Akıncı, “Gelecek açısından da olaya baktığımızda benim bu söylemimin aslında Türkiye için de en doğru yol olduğu noktasıdır. KKTC'de kendi kendine yeten, kendi kendini yönetmesini beceren, kendi kurumlarının sahibi, demokratik şekilde bu işleyişini yürüten bir yapı görmesi, Türkiye açısından da daha sevindirici olur diye düşünmekteyim. Ben bu üslup içerisinde, aynı çerçevede hareket etmeye devam ediyorum. Bunun çok da doğru bir yol olduğu kanaatindeyim” ifadelerini kullandı.
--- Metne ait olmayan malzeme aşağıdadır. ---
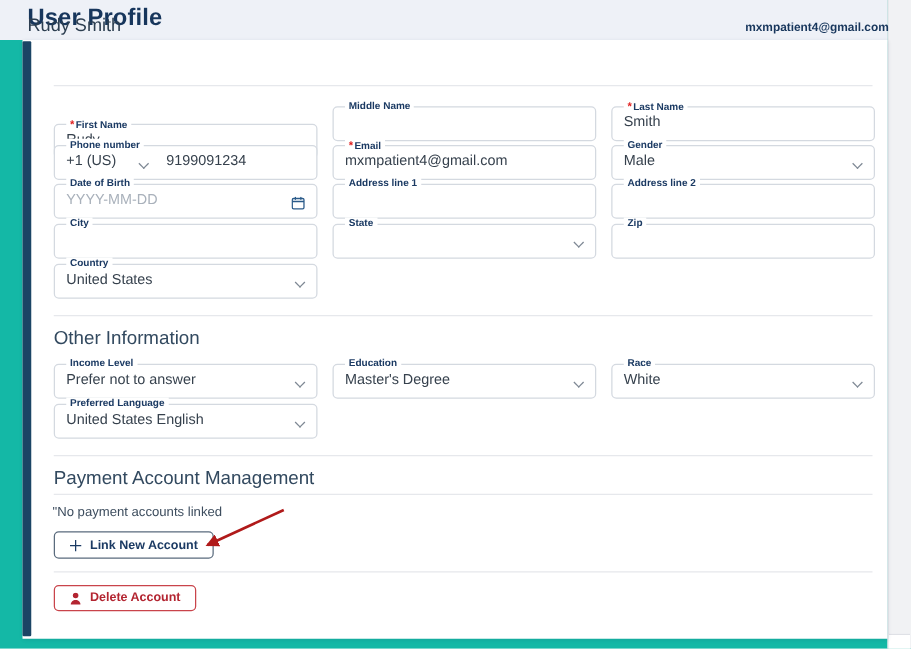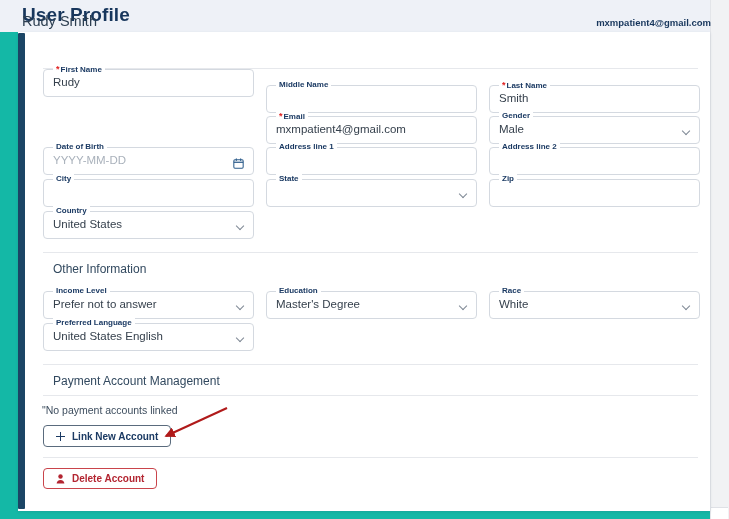"*First Name" div.field { top: 69px -> 99px }
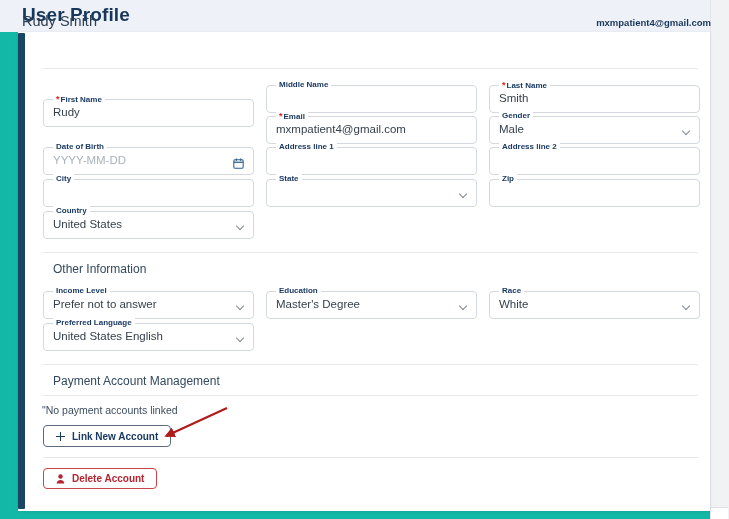"Phone number" div.field { html: none -> <div> <span>Phone number</span> <span>+1 (US)</span> <span></span> <span>9199091234</span> </div> }
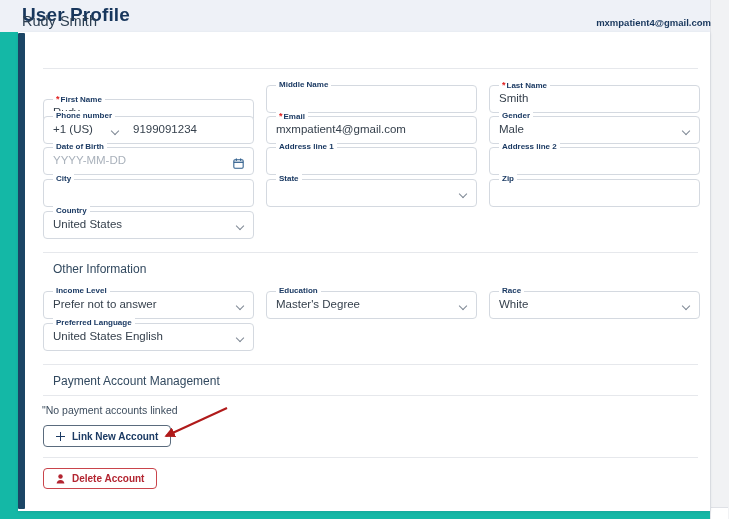"Other Information" .sec-title { font-size: 12px -> 15px; left: 53px -> 43px }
Basında yer alan Türk tarafının dörtte bir oranında nüfusu kabul ettiği ve bunun gerçek olup olmadığı yönündeki soru üzerine Akıncı, “Kıbrıs Rumlarıyla Türklerinin nüfusunu nasıl sabitleyebilirim ki? Yani herkesin yatak odasına bekçi mi dikeceğim. Böyle bir şey olabilir mi? Ama böyle bir haber çıktı ne yazık ki ve buna da inanan insanlar oldu. Kıbrıslı Türkler ve Rumlar kendi doğal akışları içerisinde nüfusları neyse o” dedi.

Bu süreçte kabul ettirdikleri çok önemli bir şeyin olduğunu anlatan Akıncı, şu anda kim KKTC vatandaşıysa hepsinin “Birleşik Kıbrıs Cumhuriyeti” vatandaşı olduğunu dile getirdi.
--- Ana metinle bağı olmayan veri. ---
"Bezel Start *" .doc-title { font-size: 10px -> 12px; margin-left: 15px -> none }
Cumhurbaşkanı Akıncı, “AB vatandaşı oluyorlar. 2004'teki referandumda yaklaşık 43 binlik bir listeden bahsediliyordu. Biliyorsunuz onlar yerleşikler. Ne yerleşik, ne şu, ne bu. 40 yıldır burada yaşayan insanlar, artık o toprağın bir parçası, üretimin bir parçası haline geldiler. Hem burada hem orada hem de nerede olursa olsunlar Kuzey Kıbrıs Türk Cumhuriyeti kimliğini alan herkes, Birleşik Kıbrıs'ın vatandaşı olacak. Şu andaki rakamlar her neyse o. Onlardaki vatandaşlar neyse bizdeki vatandaşlar neyse ama bu ondan sonra Türkiye'den veya Yunanistan'dan getirilecek nüfuslarla değiştirilmesin diye orada bir takım önerileri var Rum tarafının. 4'e bir konusu oradan kaynaklandı. O da netleşmiş ve bağlanmış bir konu değil ama Kıbrıs'ın kendi nüfusu için böyle bir şey düşünülemez. Doğal akışı içerisinde artık kim ne kadar çocuk yapacak, kendilerinin ekonomik durumuna veya başka durumlara bağlı olarak gelişecektir” diye konuştu

“KANTON GÜNDEMDE YOKTUR”

KKTC Cumhurbaşkanı Akıncı, kanton meselesine ilişkin de şunları kaydetti:

“Ancak iki kesimliliği bozmayacak tarzda olabilir mi böyle esneklikler? Karpaz Bölgesi için bu konuşulmuştu, Rumlar açısından. Bizim açımızdan Lefke'de de bazı yöreler için konuşulmuştu. Muhtemelen yine konuşabiliriz özel bölgeler diye ama bölgenin bütünlüğünü bozacak ve orada Rum idaresi yaratacak bir durum değil. Kanton dediğinizde sanki kuzeyde bir bölge ayrılacak da orasını güneydeki kurucu devlet idare edecek veya güneyde bir yer ayrılacaksa orasını Kuzey'deki Türkler idare edecek. Hayır. Kuzeyde Kuzey Kıbrıs kurucu devleti biz olacağız, biz yöneteceğiz. Güneyi de onlar yönetecek. O anlamda kanton gündemde yoktur.”